The AI mode is the upgrade. Bring your own API key from Anthropic, OpenAI or Google. NetSecAI sends the findings JSON to the model with a system prompt that asks for a prioritised explanation, gets a richer narrative back, and renders it as the assistant messages in the chat. The API key stays in your browser’s localStorage; nothing is proxied through our backend. Use AI mode when the findings are unusual (custom scanners, edge categories) or when you want a longer narrative for a stakeholder report.
Pairing with the Cyber Audit Suite
The intended workflow: run a scan on /cyber-audit-suite/, click the Raw JSON tab, copy the dump, paste into NetSecAI here. Five seconds total. The Suite gives you the raw “what is broken” view; NetSecAI gives you the “what to do about it, in what order, with what exact command” view. Together they cover the discover → understand → fix loop on a single page each.

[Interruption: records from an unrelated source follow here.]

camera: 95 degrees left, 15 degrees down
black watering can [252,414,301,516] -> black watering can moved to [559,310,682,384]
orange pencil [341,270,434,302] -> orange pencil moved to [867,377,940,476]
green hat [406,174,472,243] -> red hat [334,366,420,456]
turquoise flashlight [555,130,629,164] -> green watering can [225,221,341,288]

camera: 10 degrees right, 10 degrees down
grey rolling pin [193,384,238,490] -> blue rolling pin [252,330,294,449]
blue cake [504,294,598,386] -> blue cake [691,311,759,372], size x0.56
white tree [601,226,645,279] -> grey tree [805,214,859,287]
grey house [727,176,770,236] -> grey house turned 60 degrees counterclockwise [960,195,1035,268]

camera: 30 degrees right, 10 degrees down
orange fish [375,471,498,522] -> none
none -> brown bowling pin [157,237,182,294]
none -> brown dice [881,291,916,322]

Exporting findings as tickets
The Markdown export tab generates a ticket-ready dump grouped by severity, with each finding as a bullet that includes title, plain explanation, fix snippet, and a link back to the source scan. Copy-paste into Jira, Linear, GitHub Issues, Notion, or wherever your team triages. The format follows the GitHub Flavored Markdown spec — code fences render correctly across every common ticket system.
Privacy and data handling
Rule-based mode is completely offline once the page is loaded; no network calls happen during analysis. AI mode sends the findings JSON to the API provider you selected, using the key you provided. We do not log, proxy, or store any of that traffic. If the findings JSON contains sensitive URLs or hostnames, redact them before pasting; the rule-based engine works just as well on anonymised input.

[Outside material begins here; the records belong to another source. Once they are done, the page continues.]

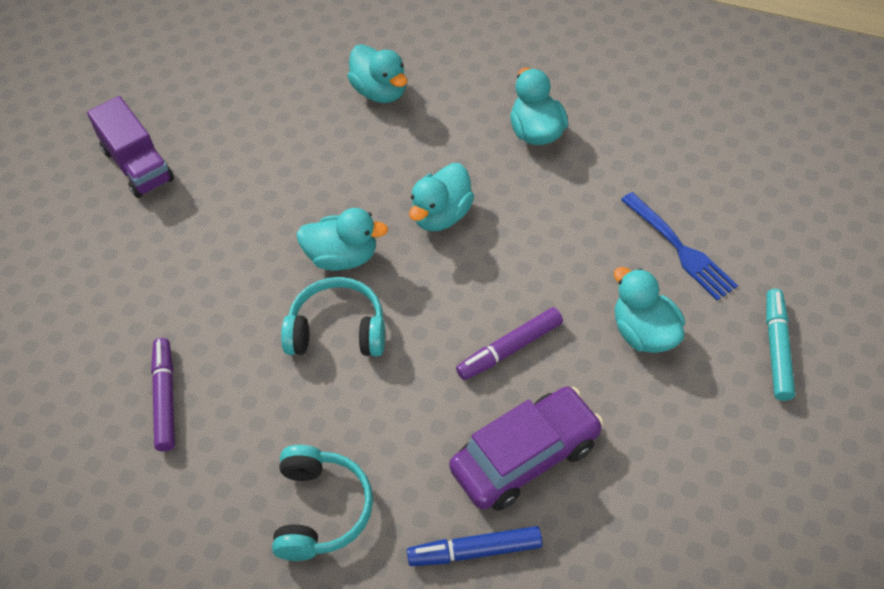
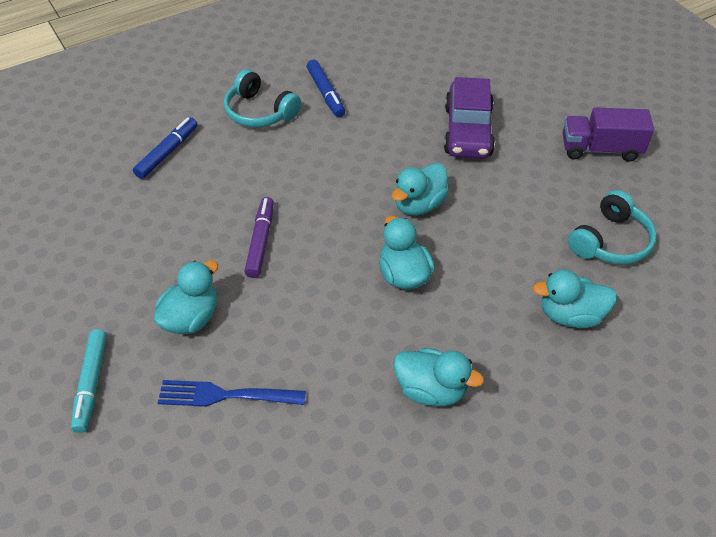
camera: 125 degrees right, 5 degrees down
purple marker [151,338,175,452] -> none
turquoise headphones [281,277,385,357] -> turquoise headphones moved to [568,190,657,264]
purple car [449,386,603,511] -> purple car moved to [444,77,495,159]
turquoise duck [614,267,685,353] -> turquoise duck turned 60 degrees counterclockwise [154,260,218,334]
turquoise marker [766,289,795,401] -> turquoise marker turned 45 degrees clockwise [71,329,107,433]
none -> blue marker [307,60,345,117]

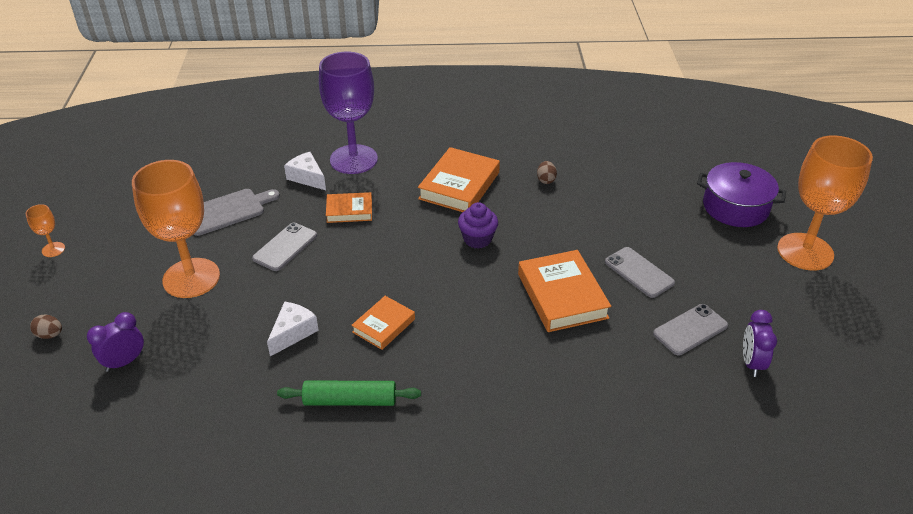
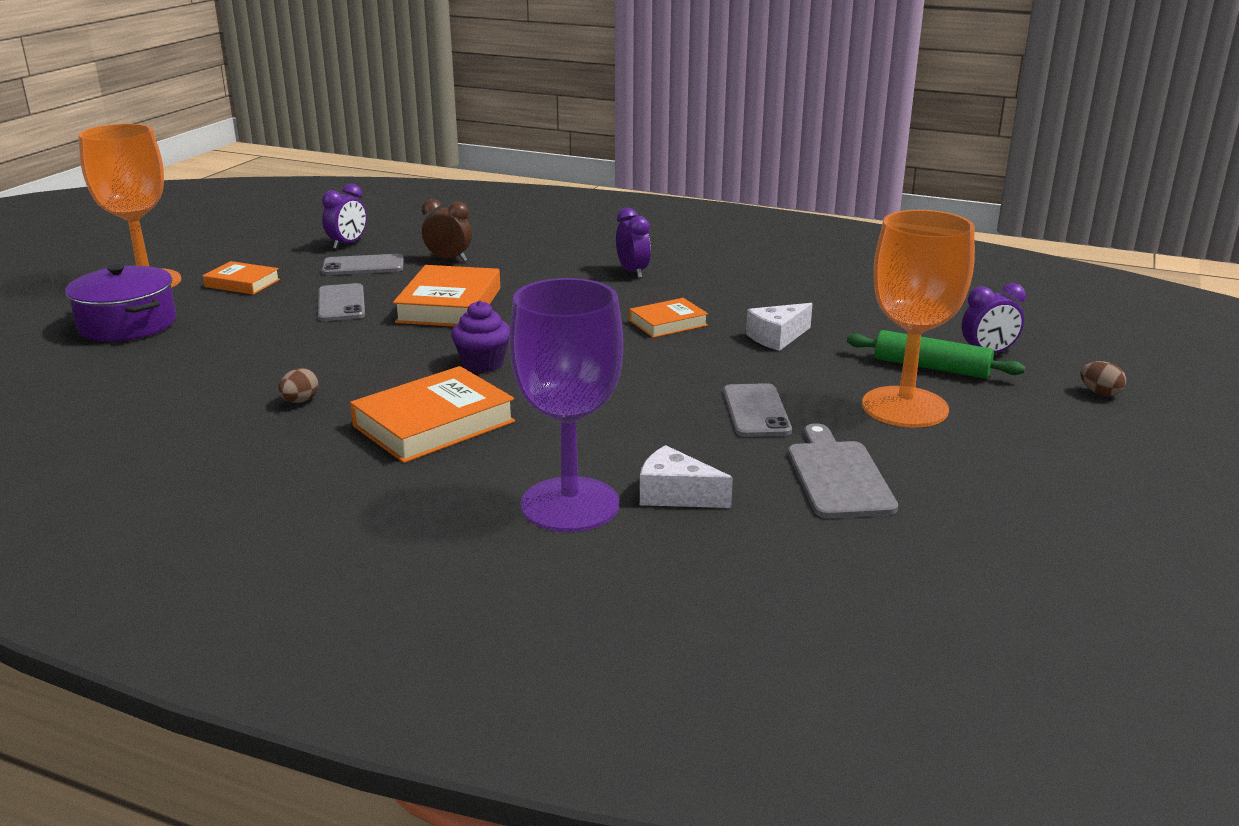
camera: 155 degrees left, 15 degrees down
orange goblet [26,204,65,257] -> none
grey cutting board [194,189,280,236] -> grey cutting board turned 90 degrees clockwise [788,423,898,518]
grey phone [252,223,317,271] -> grey phone turned 60 degrees counterclockwise [723,383,792,437]
green rolling pin [277,381,421,406] -> green rolling pin moved to [847,330,1025,379]
white cheese [284,152,326,190] -> white cheese turned 135 degrees clockwise [640,445,733,508]
orange book [326,192,372,223] -> orange book moved to [203,261,280,295]
none -> brown clock [422,199,472,261]
none -> purple clock [616,208,651,278]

Frequently asked questions
Where does my API key go?
Into your browser’s localStorage under the key netsecai.apiKey. It is never sent to any PeopleAreGeek server, never logged, never proxied. The fetch call goes directly from your browser to the provider’s API. To clear the key, open the Settings panel and clear the field, or clear your browser’s site data for peoplearegeek.com.

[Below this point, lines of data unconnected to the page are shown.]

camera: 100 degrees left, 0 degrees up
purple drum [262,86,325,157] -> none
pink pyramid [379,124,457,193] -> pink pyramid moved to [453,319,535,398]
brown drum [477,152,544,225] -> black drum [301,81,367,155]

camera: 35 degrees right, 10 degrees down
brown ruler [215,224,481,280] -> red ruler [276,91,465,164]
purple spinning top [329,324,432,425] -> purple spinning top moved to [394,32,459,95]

What format should the input JSON follow?
The minimum shape is {"url": "...", "results": [{"category": "transport", "finding": {"kind": "bad", "title": "...", "body": "..."}}, ...]}. The Cyber Audit Suite emits exactly this shape. SecuChecker output and Mozilla Observatory output are auto-converted on input. Custom scanners that emit similar nested objects work out of the box.
Does AI mode work with any model?
It works with any model that accepts the OpenAI chat format or the Anthropic messages format. For OpenAI, GPT-5 turbo and GPT-5 mini are tested. For Anthropic, Claude Sonnet 4.6 and Claude Opus 4.7 are tested. For Google, Gemini 3.0 Pro via the GenAI API works. Other compatible endpoints (Mistral, Groq, Together) work with their respective API key formats — point the base URL via the model name field.
What if the rule-based engine does not recognise a finding category?
It falls back to a generic “category unknown” template that still surfaces the title and body in chat format. For better coverage of an unknown category, switch to AI mode — the LLM is much more permissive about input shapes and will produce a useful explanation even for novel findings.
Can I run this against a private internal URL?
If you choose “Scan URL live”, the URL is sent to our backend scanner endpoints (the same as Cyber Audit Suite). For private internal URLs, run the Cyber Audit Suite yourself on the internal network, copy the JSON output, paste it here in “Paste audit JSON” mode. The analysis runs entirely client-side at that point.
Is the AI output reproducible?
No, because LLM sampling is stochastic. If you need reproducible reports for compliance, use the rule-based mode. AI mode is intended for narrative reports and stakeholder communication where small wording variations are acceptable.